PrefixRangeTypical useMax payload
V (Virtual)V0V255Application data — strings, JSON, sensor arrays, display text1 024 bytes
D (Digital)D0D99GPIO read/write — 0 or 116 bytes
A (Analog)A0A15ADC readings — numeric values16 bytes
Bare numbers are virtual

If you publish to pin 0 (no prefix), VWire automatically treats it as V0.


Payload size limits

Limits are measured in bytes (UTF-8 encoded). They apply uniformly across every ingress path:

Entry pointEnforcement
MQTT publish (vwire/{deviceId}/pin/{pin})Value silently dropped
REST API (PUT /api/v1/devices/:id/pins/:pin)400 VALUE_TOO_LARGE
WebSocket (pin:write)Error event emitted to sender
Simple API (GET /external/api/update)400 VALUE_TOO_LARGE
Batch update (POST /external/api/batch-update)Oversized pin skipped (delivered: false)

Why these numbers?

Pin typeLimitRationale
Virtual1 024 B (1 KB)Generous for JSON payloads, GPS coordinates, display strings, and multi-value arrays while still fitting comfortably in a single MQTT packet.
Digital16 BDigital pins represent binary GPIO state. Values beyond a short number are invalid.
Analog16 BADC values and numeric readings. A 16-byte string covers any floating-point representation.
Data beyond the limit is rejected

Oversized payloads are rejected entirely — they are not truncated. Make sure your firmware stays within limits before publishing.


Data types

When you create a widget bound to a pin, VWire associates a data type with that pin for display and charting purposes. Regardless of data type, the value is always transmitted and stored as a string. The payload size limit of the pin type still applies.
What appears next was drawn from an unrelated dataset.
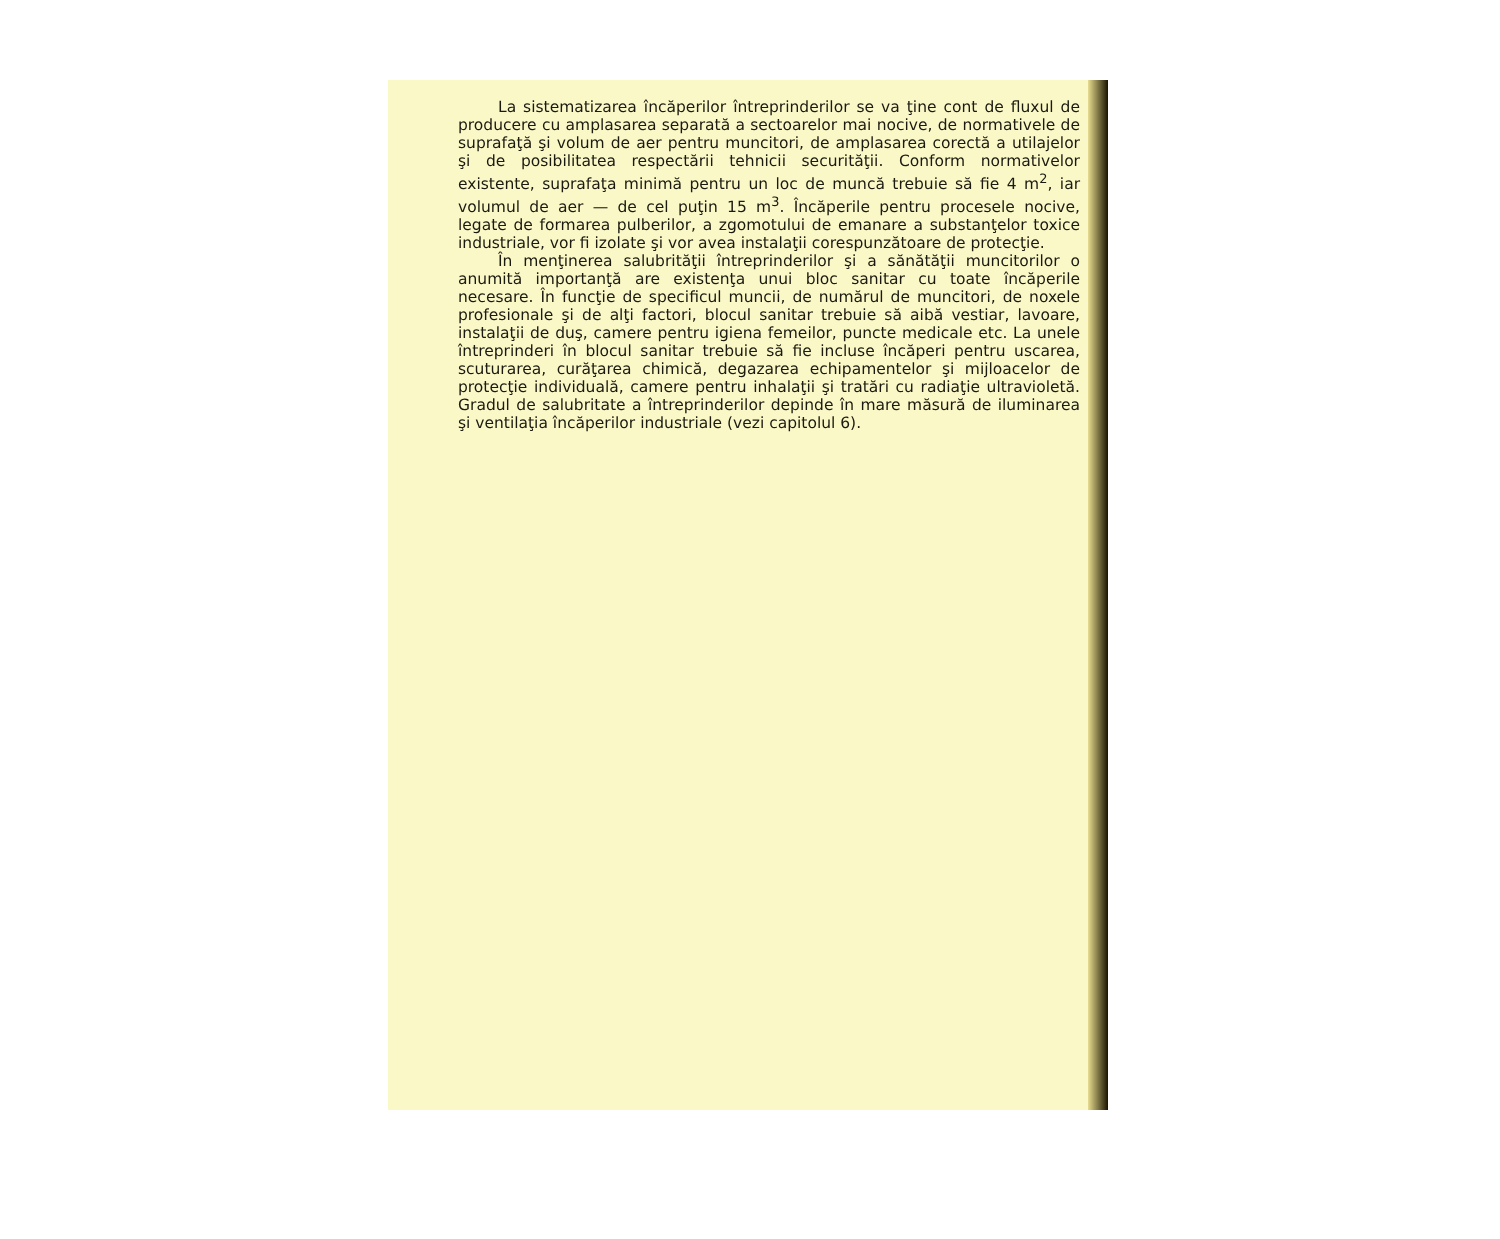La sistematizarea încăperilor întreprinderilor se va ţine cont de fluxul de producere cu amplasarea separată a sectoarelor mai nocive, de normativele de suprafaţă şi volum de aer pentru muncitori, de amplasarea corectă a utilajelor şi de posibilitatea respectării tehnicii securităţii. Conform normativelor existente, suprafaţa minimă pentru un loc de muncă trebuie să fie 4 m<sup>2</sup>, iar volumul de aer — de cel puţin 15 m<sup>3</sup>. Încăperile pentru procesele nocive, legate de formarea pulberilor, a zgomotului de emanare a substanţelor toxice industriale, vor fi izolate şi vor avea instalaţii corespunzătoare de protecţie.
În menţinerea salubrităţii întreprinderilor şi a sănătăţii muncitorilor o anumită importanţă are existenţa unui bloc sanitar cu toate încăperile necesare. În funcţie de specificul muncii, de numărul de muncitori, de noxele profesionale şi de alţi factori, blocul sanitar trebuie să aibă vestiar, lavoare, instalaţii de duş, camere pentru igiena femeilor, puncte medicale etc. La unele întreprinderi în blocul sanitar trebuie să fie incluse încăperi pentru uscarea, scuturarea, curăţarea chimică, degazarea echipamentelor şi mijloacelor de protecţie individuală, camere pentru inhalaţii şi tratări cu radiaţie ultravioletă. Gradul de salubritate a întreprinderilor depinde în mare măsură de iluminarea şi ventilaţia încăperilor industriale (vezi capitolul 6).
Data typeExample valuesNotes
INTEGER0, 1, 255, -10Whole numbers
FLOAT23.5, -0.01, 3.14159Decimal numbers
STRINGHello, ON, {"lat":48.8,"lon":2.3}Arbitrary text or JSON
BOOLEAN0 / 1, true / falseBinary state
JSON{"temp":23,"hum":60}Structured data — must still fit within the pin's byte limit

Best practices

  1. Keep payloads small. Embedded devices have limited RAM. Sending 1 KB per pin update at high frequency will exhaust heap on ESP8266.
  2. Use virtual pins for complex data. Digital and analog pins are designed for simple numeric values. If you need to send JSON or strings, use a virtual pin.
  3. Batch when possible. The /batch-update API endpoint and the Arduino library's Vwire.virtualWrite() inside VWIRE_WRITE() handlers avoid per-message overhead.
  4. Validate on the device side. Check strlen() or sizeof() before publishing to avoid silent drops on the MQTT path.